_Given text_.
You can then mount each group on it's own set of clients. Each group
would mount the specific PVFS group as /mnt/pvfs but PVFS will
be from a different set of IO servers for each client grouping. The
applications could then use /mnt/pvfs regardless of the client
they are on.
You could then run a code on each group of clients which has it's own
PVFS subsystem. This configuration gives you the benefit of being
able to take down one of the PVFS groups for maintenance while the
other PVFS groups stay in production. Or if a failure occurs in one
of the groups, the other groups are still functional.
However, there may be problems with this approach since you might
have to adjust the scheduling configuration so that a particular
parallel job only got the clients associated with one group.
An alternative configuration is to create several different PVFS
groups and mount them with different mount point names. In the previous
example you could have /mnt/pvfs1, /mnt/pvfs2, and
/mnt/pvfs3. The user codes could use whichever group they wanted.

_Data rows_.

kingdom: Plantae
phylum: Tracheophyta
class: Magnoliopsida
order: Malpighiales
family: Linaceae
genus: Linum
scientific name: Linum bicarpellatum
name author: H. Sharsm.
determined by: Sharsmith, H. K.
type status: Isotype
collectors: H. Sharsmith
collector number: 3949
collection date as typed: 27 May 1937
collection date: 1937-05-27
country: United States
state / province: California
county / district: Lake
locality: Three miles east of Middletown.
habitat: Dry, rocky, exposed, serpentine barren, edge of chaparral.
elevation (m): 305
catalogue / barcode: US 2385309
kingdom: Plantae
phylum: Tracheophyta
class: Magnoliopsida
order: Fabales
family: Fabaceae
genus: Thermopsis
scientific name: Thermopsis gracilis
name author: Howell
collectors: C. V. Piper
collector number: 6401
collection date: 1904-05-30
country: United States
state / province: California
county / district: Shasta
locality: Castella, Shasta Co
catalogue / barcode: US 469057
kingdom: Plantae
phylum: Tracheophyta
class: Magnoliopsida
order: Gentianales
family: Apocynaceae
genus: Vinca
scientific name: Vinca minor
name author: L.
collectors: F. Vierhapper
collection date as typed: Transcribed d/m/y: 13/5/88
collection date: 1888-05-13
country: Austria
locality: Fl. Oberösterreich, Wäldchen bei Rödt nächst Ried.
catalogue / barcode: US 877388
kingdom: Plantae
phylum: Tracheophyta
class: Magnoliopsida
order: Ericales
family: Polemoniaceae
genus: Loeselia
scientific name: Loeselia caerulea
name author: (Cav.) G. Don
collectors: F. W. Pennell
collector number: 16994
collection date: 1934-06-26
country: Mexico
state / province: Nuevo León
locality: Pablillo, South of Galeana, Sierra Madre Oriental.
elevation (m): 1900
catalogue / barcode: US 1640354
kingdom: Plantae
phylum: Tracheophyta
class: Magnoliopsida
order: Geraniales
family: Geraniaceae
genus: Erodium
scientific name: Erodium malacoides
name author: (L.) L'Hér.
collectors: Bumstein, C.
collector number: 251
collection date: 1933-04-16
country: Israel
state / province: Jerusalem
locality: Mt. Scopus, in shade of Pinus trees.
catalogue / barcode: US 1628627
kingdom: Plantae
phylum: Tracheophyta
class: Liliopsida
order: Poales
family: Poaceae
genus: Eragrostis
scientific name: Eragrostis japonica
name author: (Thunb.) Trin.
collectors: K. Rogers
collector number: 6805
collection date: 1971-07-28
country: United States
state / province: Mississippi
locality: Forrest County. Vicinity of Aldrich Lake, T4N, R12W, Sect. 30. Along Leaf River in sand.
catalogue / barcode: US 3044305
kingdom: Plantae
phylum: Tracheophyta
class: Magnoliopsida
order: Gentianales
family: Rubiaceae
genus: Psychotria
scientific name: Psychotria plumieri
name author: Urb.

_Stated task A_.
State whether each statement agrees with the text on PVFS groups, answering yes or no and quoting the deciding words. (i) In the first configuration, each client group mounts its PVFS group as /mnt/pvfs. (ii) A failure in one PVFS group takes the other groups out of service. (iii) In the alternative configuration, every PVFS group is mounted under the same mount point name.
_Stated task B_.
Pick up the text on PVFS groups after its last sentence and carry it further.
The records were drawn from a separate source.

_Right answer A_.
(i) Yes: "would mount the specific PVFS group as /mnt/pvfs"
(ii) No: "if a failure occurs in one of the groups, the other groups are still functional"
(iii) No: "mount them with different mount point names"

_Right answer B_.
Or you could adapt the codes to look at each group. If one group
has more space or perhaps is faster, then you could have the
application write to that group.
Moreover, the codes could write a copy of their data to each PVFS group
(a quasi-RAID 1). This method will require more time since the code
is basically writing IO multiple times. However, since PVFS is so
fast, this may not be noticeable. The upside is that you are unlikely
to loose a node in all three groups. Consequently, the data should
always be available in at least one group.
Of course if you have a fixed number of IO servers, creating separate
PVFS groups will be limit the maximum PVFS performance available to
your cluster. You can always add more IO nodes to your PVFS groups,
however.
For slower networks connecting the clients and the IO servers, breaking
the IO servers into more than one group could improve overall throughput.
With too many IO servers communicating over a relatively slow network,
the network will be saturated and performance will either plateau or
get worse. By separating into multiple groups the traffic is potentially
going to be better balanced since the the user applications will be
at different points in their computations. Therefore the overall
throughput should be better. Alternatively, you could put the IO
servers on separate networks that are slower so that PVFS does not
saturate the network. Then overall throughput will be better than
using a single network.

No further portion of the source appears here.